ONLY half of the patients in Hunter hospital emergency departments are being treated within recommended time frames, with some waiting up to four times longer for care, a report released today shows.
The Bureau of Health Information’s analysis also reveals that for urgent elective surgery, waiting times are longer and the percentage of patients treated on time is lower in the Hunter than the rest of the state.
The bureau is an independent organisation that monitors the public health system.
Its latest report provides information about the performance of NSW public hospitals from July to September 2011.

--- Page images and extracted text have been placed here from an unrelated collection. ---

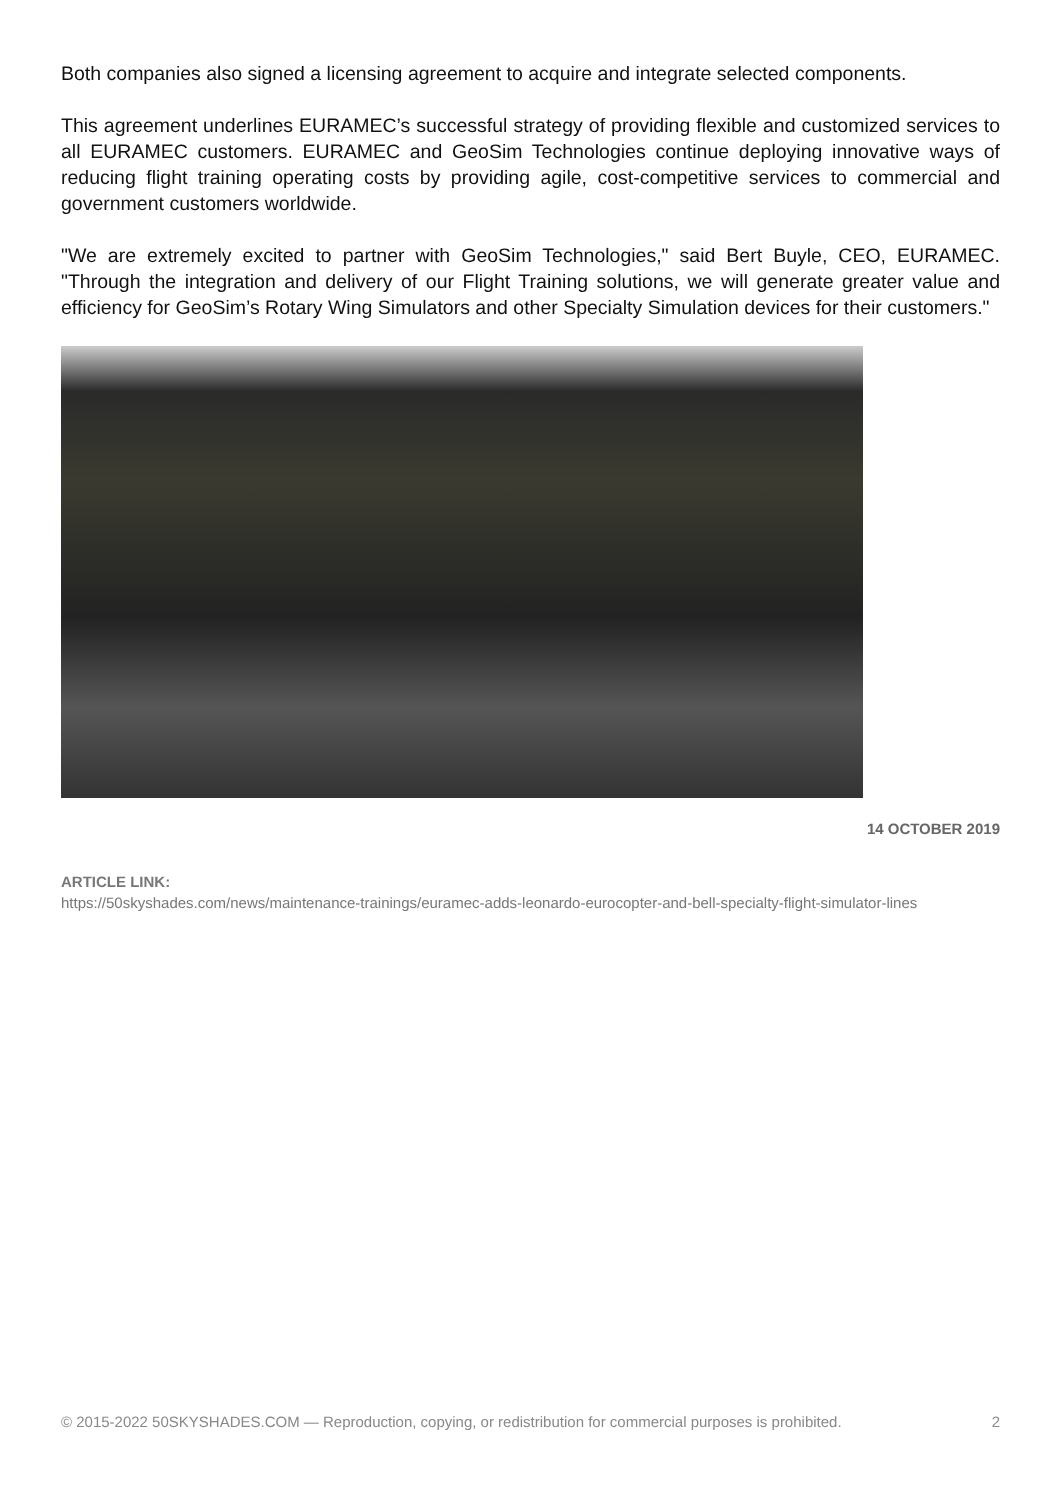Both companies also signed a licensing agreement to acquire and integrate selected components.
This agreement underlines EURAMEC’s successful strategy of providing flexible and customized services to all EURAMEC customers. EURAMEC and GeoSim Technologies continue deploying innovative ways of reducing flight training operating costs by providing agile, cost-competitive services to commercial and government customers worldwide.
"We are extremely excited to partner with GeoSim Technologies," said Bert Buyle, CEO, EURAMEC. "Through the integration and delivery of our Flight Training solutions, we will generate greater value and efficiency for GeoSim’s Rotary Wing Simulators and other Specialty Simulation devices for their customers."
14 OCTOBER 2019
ARTICLE LINK:
https://50skyshades.com/news/maintenance-trainings/euramec-adds-leonardo-eurocopter-and-bell-specialty-flight-simulator-lines
© 2015-2022 50SKYSHADES.COM — Reproduction, copying, or redistribution for commercial purposes is prohibited. 2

The bureau said experts recommend a maximum waiting time in emergency departments until treatment begins of 10 minutes for patients with imminently life-threatening conditions, such as chest pain and severe burns.
In the Hunter New England Local Health District, half of patients in this category started treatment within seven minutes.
But it took up to 38 minutes for 95 per cent of patients to be treated, the report said.
For potentially life-threatening conditions, such as moderate blood loss and dehydration, the maximum recommended waiting time is 30 minutes.
Half of Hunter patients started treatment within 22 minutes, and 95 per cent were treated within 127 minutes.
About 50 per cent of patients with potentially serious and less urgent cases were treated within suggested times, but it took longer than recommended to attend to most patients.
The bureau does not report time to treatment for the less than 1 per cent of patients with immediately life-threatening conditions.
Bureau chief executive Diane Watson said winter months put extra pressure on emergency departments.
In Hunter New England, the median wait for urgent elective surgery was 12 days, compared with 11 for NSW, the report said.
At Calvary Mater Newcastle, the wait was 19 days, and at Belmont Hospital it was 13.
In the region, 91 per cent of patients requiring urgent elective surgery were treated on time, compared with 93 per cent state-wide.
At the Mater, 72 per cent of these patients were treated on time, while at Maitland Hospital it was 88per cent and at John Hunter 91 per cent.
Last month the Newcastle Herald reported that surgery waiting lists had blown out at some Hunter hospitals to almost four times longer than the national average according to public health data.